What is the point of Meghan Markle’s new children’s book?

on private sentiment 

“Meghan Markle has written a book for children. Of course she has,” writes Melanie McDonagh in The Spectator. “There is no celeb, no matter how busy, who doesn’t have a children’s book in them, because children’s books, you might think if you didn’t know better, don’t need plot or character or much in the way of style. It was either that, or a cookbook.” There are only a few available excerpts of the book, The Bench, but “the poet’s iron determination to get a rhyme out of boy and joy is notable”, McDonagh writes. “As a private poem from a mother to a father, it may be terrifically affecting but I’m not sure these sentiments aren’t better kept to the couple concerned.”
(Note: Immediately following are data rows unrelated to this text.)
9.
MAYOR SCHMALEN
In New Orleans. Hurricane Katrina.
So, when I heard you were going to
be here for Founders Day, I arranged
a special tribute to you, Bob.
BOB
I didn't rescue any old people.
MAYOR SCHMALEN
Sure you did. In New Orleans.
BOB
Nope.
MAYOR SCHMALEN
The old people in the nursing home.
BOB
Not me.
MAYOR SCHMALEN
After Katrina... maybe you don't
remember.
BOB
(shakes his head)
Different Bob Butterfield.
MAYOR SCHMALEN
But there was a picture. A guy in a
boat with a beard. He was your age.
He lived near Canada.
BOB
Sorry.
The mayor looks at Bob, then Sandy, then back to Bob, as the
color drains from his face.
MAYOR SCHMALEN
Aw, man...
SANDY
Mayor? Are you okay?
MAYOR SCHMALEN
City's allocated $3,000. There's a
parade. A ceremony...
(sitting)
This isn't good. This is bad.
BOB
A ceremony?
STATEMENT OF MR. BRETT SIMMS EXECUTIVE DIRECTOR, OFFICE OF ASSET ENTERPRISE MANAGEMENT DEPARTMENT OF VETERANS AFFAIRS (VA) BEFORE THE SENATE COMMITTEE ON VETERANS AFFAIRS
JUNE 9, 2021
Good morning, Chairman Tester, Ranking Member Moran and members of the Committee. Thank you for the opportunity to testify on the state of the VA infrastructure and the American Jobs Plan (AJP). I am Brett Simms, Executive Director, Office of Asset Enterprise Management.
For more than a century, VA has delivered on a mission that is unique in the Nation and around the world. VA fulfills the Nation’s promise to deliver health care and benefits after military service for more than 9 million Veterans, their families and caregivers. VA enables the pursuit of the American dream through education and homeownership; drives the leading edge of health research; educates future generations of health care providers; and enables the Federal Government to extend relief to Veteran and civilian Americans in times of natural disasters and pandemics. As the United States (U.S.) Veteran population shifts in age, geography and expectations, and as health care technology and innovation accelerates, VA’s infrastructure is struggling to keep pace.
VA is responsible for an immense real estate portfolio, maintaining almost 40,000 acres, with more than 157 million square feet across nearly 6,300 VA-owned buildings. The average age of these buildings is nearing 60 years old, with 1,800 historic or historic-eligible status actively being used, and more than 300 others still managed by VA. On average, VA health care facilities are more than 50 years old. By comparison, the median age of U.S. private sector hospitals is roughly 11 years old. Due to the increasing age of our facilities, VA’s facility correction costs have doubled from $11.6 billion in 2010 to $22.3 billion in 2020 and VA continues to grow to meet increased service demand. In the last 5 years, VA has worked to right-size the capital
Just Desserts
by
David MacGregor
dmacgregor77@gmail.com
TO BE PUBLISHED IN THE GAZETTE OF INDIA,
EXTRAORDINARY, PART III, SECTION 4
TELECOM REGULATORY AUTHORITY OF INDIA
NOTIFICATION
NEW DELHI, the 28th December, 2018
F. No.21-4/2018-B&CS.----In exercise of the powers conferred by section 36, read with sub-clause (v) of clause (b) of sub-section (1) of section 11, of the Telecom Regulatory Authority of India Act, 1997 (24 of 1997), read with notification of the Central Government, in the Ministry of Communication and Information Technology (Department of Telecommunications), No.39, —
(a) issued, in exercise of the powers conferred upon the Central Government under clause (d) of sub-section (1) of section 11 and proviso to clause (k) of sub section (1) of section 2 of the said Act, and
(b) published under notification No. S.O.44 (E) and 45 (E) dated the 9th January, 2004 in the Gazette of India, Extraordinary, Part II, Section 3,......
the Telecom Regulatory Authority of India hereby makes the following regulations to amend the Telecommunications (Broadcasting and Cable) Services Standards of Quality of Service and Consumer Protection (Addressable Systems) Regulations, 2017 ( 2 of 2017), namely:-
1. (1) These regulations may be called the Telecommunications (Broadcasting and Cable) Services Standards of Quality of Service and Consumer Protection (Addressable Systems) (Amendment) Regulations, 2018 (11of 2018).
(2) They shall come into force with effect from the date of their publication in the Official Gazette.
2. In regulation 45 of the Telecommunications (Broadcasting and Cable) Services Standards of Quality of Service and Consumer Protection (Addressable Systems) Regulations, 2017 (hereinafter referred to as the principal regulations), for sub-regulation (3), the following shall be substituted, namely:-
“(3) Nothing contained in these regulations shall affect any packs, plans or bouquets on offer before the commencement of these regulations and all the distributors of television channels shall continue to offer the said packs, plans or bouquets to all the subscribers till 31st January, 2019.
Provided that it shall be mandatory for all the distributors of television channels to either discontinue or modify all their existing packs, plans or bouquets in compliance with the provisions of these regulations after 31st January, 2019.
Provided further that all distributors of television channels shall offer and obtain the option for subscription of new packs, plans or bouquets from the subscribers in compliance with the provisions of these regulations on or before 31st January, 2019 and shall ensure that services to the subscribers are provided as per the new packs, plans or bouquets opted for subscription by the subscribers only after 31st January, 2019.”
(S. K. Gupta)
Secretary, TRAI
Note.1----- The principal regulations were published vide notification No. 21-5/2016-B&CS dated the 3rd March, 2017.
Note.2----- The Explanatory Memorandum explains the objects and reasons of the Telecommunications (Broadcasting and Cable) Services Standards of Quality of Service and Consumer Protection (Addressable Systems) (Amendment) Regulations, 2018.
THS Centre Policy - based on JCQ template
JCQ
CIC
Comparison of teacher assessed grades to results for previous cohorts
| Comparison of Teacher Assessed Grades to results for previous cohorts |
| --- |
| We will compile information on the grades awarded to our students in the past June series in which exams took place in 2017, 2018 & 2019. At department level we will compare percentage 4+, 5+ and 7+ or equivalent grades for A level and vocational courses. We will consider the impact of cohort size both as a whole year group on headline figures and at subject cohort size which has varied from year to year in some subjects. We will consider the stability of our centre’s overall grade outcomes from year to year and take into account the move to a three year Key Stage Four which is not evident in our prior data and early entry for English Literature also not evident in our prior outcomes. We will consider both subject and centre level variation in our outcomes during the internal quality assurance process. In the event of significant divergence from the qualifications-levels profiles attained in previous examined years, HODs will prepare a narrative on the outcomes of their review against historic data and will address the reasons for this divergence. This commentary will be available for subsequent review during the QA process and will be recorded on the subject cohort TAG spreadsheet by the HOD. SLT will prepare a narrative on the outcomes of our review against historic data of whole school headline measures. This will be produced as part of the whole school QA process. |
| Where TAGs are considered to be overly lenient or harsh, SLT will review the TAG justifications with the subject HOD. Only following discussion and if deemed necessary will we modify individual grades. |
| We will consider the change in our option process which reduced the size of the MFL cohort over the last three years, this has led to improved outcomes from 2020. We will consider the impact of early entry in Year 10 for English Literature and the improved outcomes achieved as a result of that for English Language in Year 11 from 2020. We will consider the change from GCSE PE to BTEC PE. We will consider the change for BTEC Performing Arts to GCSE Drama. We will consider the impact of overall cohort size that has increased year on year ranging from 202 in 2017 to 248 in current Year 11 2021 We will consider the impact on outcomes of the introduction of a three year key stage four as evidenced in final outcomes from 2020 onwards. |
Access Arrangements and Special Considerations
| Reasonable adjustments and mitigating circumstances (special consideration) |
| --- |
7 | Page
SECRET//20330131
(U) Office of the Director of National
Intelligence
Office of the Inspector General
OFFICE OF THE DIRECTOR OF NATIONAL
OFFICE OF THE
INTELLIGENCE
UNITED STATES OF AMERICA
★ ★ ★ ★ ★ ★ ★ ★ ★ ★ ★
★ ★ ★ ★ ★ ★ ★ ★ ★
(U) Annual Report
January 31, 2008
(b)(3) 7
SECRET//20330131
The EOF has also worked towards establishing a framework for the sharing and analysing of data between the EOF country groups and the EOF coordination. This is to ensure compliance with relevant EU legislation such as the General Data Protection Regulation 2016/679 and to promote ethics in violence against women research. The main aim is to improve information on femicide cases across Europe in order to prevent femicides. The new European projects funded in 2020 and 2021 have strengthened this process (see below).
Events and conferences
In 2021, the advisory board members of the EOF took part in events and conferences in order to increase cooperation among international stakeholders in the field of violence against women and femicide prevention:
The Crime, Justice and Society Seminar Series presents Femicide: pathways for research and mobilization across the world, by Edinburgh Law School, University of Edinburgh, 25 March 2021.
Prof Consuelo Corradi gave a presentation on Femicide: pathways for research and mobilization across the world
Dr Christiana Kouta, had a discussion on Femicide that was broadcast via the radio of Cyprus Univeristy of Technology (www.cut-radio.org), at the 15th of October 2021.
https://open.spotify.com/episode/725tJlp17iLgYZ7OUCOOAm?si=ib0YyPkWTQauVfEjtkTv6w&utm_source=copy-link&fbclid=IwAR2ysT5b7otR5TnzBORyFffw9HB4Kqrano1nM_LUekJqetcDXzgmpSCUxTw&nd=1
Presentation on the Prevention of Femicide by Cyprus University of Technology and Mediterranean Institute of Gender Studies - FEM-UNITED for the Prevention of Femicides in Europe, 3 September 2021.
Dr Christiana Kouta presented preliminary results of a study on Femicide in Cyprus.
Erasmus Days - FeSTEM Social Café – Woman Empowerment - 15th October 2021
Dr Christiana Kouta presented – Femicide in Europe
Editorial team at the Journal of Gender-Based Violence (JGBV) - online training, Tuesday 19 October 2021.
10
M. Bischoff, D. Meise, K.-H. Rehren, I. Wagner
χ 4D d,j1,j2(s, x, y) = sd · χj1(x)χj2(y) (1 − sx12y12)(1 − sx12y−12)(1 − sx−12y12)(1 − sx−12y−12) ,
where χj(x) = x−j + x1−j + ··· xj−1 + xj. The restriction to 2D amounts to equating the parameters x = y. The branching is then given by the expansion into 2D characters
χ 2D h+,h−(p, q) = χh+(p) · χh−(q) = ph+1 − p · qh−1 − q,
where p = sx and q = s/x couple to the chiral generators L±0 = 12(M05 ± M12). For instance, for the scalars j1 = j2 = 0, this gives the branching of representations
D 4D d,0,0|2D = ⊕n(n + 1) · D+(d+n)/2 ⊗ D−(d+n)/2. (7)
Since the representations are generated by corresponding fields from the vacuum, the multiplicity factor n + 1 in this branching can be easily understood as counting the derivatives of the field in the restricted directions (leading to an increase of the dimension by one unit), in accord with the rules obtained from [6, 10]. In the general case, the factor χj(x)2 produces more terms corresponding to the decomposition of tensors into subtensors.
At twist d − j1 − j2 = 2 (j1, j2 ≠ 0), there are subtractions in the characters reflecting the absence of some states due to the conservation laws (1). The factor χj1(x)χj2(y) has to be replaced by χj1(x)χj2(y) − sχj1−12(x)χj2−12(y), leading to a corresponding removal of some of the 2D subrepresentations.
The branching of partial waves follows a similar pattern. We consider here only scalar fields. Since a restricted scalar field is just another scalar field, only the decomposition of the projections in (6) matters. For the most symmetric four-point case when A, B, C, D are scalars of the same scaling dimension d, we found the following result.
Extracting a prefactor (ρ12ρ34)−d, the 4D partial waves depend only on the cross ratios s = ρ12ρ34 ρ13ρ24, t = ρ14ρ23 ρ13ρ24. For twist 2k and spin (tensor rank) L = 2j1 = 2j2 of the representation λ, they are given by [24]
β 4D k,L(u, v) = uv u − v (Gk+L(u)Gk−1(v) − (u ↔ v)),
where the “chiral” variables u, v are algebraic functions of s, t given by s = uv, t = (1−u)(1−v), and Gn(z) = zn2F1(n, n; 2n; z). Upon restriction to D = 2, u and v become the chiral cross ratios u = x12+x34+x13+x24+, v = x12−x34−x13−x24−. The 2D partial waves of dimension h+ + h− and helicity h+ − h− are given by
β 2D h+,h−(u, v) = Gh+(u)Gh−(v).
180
Philip Collins in the New Statesman

Labour is too weak to win and too strong to die

on the new politics

“Politics has shifted on its axis and the Labour Party does not know what to do about it,” writes Philip Collins in the New Statesman. “The change is easy to describe but hard to contend with. Where once voting was largely an aspect of class and occupational solidarity, now it has become an expression of cultural attitude.” The “gateway drug”, says Collins, was Brexit, “which has made political affiliation unrecognisable to politicians schooled on industrial politics”. “The 2021 local elections and the Hartlepool by-election will delineate the new politics,” writes Collins, and there will be “a lot of talk in the aftermath about the death of the Labour Party”, he writes. But it could be that “Labour is both too weak to win and too strong to die”.